◆ Task data

┄┄┄┄┄┄┄┄┄┄┄┄┄┄┄┄┄┄┄┄

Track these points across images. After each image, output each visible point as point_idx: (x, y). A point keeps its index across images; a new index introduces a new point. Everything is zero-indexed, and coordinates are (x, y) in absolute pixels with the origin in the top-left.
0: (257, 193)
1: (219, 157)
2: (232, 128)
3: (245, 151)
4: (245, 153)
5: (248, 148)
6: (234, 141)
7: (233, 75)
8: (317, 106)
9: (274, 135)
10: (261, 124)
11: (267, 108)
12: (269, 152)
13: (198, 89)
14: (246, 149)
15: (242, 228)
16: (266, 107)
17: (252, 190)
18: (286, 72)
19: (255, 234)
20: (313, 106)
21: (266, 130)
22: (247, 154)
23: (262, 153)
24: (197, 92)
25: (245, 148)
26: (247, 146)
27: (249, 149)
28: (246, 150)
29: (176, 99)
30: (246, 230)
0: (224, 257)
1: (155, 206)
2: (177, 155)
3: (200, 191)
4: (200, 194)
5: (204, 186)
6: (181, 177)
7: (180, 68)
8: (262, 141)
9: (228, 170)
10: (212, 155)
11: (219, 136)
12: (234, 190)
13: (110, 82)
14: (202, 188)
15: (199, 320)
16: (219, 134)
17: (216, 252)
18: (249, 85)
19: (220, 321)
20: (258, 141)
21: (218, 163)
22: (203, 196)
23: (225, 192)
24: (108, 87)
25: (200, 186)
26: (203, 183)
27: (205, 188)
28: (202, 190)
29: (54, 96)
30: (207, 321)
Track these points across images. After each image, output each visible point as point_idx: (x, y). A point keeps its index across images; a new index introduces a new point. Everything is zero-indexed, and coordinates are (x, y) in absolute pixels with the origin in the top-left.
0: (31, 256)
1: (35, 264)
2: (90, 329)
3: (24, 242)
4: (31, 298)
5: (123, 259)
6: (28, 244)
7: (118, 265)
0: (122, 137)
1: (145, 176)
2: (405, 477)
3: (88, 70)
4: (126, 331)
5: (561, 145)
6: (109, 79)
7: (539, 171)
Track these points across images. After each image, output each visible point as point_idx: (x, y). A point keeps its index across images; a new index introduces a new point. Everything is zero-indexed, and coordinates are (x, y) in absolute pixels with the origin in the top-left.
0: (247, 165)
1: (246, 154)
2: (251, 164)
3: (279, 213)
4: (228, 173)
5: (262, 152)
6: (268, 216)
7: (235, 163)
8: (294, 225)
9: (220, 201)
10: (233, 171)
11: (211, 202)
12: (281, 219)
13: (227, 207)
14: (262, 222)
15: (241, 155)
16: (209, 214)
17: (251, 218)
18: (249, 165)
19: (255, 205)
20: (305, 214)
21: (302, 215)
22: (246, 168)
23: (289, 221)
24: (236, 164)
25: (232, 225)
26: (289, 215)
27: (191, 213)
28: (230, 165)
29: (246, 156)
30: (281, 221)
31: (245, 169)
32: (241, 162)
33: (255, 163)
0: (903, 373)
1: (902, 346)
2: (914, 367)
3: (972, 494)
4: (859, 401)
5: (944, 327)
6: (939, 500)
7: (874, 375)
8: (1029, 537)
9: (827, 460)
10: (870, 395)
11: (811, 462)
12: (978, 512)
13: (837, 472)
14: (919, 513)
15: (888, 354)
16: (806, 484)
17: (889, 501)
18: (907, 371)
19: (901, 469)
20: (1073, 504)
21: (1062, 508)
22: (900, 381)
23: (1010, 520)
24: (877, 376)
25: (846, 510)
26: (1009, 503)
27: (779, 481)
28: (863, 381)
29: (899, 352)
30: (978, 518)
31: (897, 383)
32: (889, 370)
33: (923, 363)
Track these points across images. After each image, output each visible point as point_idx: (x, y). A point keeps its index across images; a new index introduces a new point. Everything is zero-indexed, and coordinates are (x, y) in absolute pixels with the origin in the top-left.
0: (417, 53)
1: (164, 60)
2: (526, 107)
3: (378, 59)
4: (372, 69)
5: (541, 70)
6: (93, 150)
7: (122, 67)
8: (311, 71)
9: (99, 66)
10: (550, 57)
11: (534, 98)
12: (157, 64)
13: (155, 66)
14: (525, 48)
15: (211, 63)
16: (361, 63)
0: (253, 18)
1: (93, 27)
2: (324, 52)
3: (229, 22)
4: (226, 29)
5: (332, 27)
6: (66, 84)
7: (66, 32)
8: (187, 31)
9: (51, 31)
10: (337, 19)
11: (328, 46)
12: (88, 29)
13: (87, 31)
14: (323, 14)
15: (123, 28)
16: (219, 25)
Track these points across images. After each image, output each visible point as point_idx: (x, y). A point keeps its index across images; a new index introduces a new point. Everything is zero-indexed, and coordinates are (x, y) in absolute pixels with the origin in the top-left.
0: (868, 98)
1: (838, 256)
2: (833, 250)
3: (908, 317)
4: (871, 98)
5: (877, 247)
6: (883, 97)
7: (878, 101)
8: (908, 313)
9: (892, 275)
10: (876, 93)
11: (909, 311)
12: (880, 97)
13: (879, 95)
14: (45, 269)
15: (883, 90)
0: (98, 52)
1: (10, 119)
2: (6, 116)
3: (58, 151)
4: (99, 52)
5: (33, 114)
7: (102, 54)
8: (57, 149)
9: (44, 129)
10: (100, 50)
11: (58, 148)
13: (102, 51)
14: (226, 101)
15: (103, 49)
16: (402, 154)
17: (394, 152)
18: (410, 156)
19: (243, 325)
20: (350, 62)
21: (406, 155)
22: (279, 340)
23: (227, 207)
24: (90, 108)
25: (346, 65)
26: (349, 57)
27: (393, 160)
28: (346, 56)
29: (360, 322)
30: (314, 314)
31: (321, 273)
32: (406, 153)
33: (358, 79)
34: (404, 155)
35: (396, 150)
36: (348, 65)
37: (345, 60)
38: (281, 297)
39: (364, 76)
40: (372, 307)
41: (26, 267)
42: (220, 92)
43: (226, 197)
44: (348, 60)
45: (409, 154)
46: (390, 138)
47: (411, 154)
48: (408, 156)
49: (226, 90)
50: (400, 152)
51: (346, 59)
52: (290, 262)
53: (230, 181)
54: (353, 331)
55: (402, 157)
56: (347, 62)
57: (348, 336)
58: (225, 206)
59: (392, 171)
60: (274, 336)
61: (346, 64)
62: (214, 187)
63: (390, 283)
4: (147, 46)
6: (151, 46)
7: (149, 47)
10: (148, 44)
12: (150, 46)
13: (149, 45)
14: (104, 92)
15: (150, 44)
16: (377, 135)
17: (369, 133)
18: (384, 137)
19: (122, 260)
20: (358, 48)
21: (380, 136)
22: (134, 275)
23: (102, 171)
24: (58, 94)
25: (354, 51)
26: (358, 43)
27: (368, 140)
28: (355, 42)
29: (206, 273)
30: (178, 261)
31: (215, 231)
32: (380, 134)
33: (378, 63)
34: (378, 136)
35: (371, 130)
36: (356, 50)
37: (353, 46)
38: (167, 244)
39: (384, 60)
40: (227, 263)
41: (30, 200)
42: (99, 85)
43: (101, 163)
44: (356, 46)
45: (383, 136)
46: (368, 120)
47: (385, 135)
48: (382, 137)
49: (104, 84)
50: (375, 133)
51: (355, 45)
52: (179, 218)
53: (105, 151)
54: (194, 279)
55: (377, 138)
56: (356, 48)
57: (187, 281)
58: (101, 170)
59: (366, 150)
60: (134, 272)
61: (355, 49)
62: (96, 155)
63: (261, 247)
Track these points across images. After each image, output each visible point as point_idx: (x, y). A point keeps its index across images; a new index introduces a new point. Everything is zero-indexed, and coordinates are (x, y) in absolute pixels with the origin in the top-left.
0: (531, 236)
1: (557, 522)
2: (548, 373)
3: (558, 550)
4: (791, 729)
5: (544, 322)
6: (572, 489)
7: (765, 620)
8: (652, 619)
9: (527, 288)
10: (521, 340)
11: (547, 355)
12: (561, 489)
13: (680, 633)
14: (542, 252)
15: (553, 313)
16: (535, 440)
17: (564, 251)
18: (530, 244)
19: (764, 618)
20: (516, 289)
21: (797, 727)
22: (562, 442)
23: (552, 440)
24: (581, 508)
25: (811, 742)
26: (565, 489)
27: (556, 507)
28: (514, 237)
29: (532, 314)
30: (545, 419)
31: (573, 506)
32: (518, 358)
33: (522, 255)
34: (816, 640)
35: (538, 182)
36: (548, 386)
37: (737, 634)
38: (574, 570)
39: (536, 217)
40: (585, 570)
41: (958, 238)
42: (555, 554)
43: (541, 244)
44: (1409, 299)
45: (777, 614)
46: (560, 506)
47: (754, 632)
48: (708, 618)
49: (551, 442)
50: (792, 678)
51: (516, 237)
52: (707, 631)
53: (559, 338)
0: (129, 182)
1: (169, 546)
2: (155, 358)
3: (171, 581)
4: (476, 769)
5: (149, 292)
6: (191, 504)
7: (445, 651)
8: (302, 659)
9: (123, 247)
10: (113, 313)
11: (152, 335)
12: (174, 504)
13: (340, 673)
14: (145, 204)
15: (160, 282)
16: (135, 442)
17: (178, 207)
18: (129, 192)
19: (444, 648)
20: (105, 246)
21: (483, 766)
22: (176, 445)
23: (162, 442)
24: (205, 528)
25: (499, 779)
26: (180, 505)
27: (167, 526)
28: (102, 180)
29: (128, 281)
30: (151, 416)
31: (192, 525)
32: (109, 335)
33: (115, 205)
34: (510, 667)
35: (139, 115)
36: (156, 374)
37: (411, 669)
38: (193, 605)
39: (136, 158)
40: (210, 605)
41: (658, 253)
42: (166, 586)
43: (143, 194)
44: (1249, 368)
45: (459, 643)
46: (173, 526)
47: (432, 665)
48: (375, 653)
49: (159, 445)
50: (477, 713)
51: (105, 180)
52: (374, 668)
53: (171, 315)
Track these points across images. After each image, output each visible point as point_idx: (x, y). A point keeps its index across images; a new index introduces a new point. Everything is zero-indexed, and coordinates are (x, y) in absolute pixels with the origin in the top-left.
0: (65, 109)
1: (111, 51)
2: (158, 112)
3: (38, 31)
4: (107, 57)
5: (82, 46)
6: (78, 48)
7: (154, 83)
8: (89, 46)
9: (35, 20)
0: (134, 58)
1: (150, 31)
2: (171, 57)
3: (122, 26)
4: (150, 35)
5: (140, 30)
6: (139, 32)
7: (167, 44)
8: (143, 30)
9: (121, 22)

┄┄┄┄┄┄┄┄┄┄┄┄┄┄┄┄┄┄┄┄

The lines to extract from the data above begin with the line containing "35: (396, 150)" and end with the line containing "61: (346, 64)". Extract them exactly, including both.

◆ Result
35: (396, 150)
36: (348, 65)
37: (345, 60)
38: (281, 297)
39: (364, 76)
40: (372, 307)
41: (26, 267)
42: (220, 92)
43: (226, 197)
44: (348, 60)
45: (409, 154)
46: (390, 138)
47: (411, 154)
48: (408, 156)
49: (226, 90)
50: (400, 152)
51: (346, 59)
52: (290, 262)
53: (230, 181)
54: (353, 331)
55: (402, 157)
56: (347, 62)
57: (348, 336)
58: (225, 206)
59: (392, 171)
60: (274, 336)
61: (346, 64)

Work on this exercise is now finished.